Allahu Akbar x3..Walillahil Hamdu.

Para Jama’ah Iedul Fitri Yang Berbahagia,

Pertama-tama, marilah kita mengucapkan puji syukur ke Hadirat Allah subhanahu wa ta’ala, yang telah memberikan rahmat, karunia dan nikmatNya kepada kita semua, sehingga pada pagi yang cerah ini kita dapat bersama-sama menjalankan ibadah sholat Iedul Fitri untuk melengkapi kesempurnaan ibadah puasa selama satu bulan penuh di bulan Ramadhan yang diberkati (Ramadhan al Mubarak).

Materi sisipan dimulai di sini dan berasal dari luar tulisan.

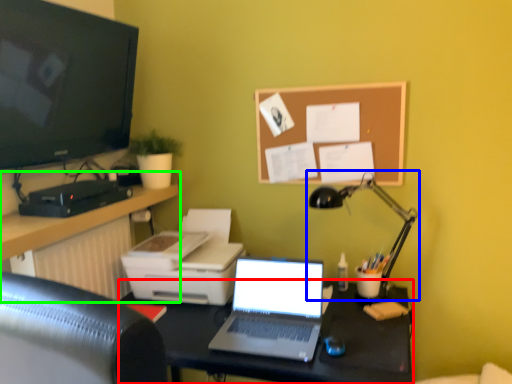
Question: Which object is positioned farthest from desk (highlighted by a red box)? Select from lamp (highlighted by a blue box) and computer desk (highlighted by a green box).

Choices:
 (A) lamp
 (B) computer desk

Answer: (B)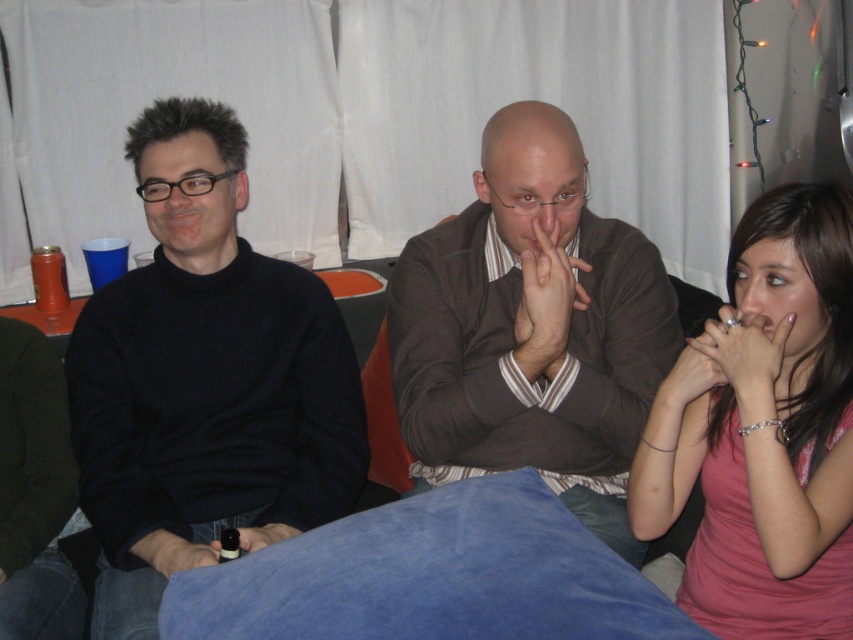
Who is higher up, black turtleneck sweater at left or brown sweater at center?

brown sweater at center is above.

Is black turtleneck sweater at left to the left of brown sweater at center from the viewer's perspective?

Seluruh ummat Islam di dunia pada hari-hari ini sedang merayakan Iedul Fitri sebagai Hari Kemenangan mereka, yaitu kemenangan perjuangan spiritual yang dalam rangka mengembalikan jatidiri mereka kepada Fitrahnya. Pada saat yang sama ummat Islam di seluruh penjuru dunia juga merayakan Iedul Fitri sebagai ekspressi kepatuhan terhadap perintah Allah dalam Al Qur’an:

“Dan hendaknya engkau sempurnakan puasamu dan bertakbirlah untuk mengagungkan NamaNya karena petunjuk yang telah diberikanNya kepadamu, agar supaya kamu sekalian bersyukur.” (Al-Baqarah: 185).

Shalat Iedul Fitri yang kita tegakkan, Takbir dan Tahmid yang kita kumandangkan adalah pernyataan syukur dan sekaligus peneguhan ketakwaan kita kepada Allah swt. yang telah memerintahkan ummat Islam untuk melaksanakan ibadah puasa fardhu yang memiliki arti sangat penting bukan saja bagi kita sendiri, tetapi sejatinya juga bernmanfaat bagi seluruh ummat manusia. Puasa, menurut Firman Allah, adalah ibadah yang juga dilakukan dan diwajibkan kepada ummat-ummat sebelum kita :

Hai orang-orang yang beriman, diwajibkan atas kamu menjalankan puasa, sebagaimana diwajibkan atas orang-orang sebelum kamu, agar kamu bertakwa.” (Al Baqarah: 183)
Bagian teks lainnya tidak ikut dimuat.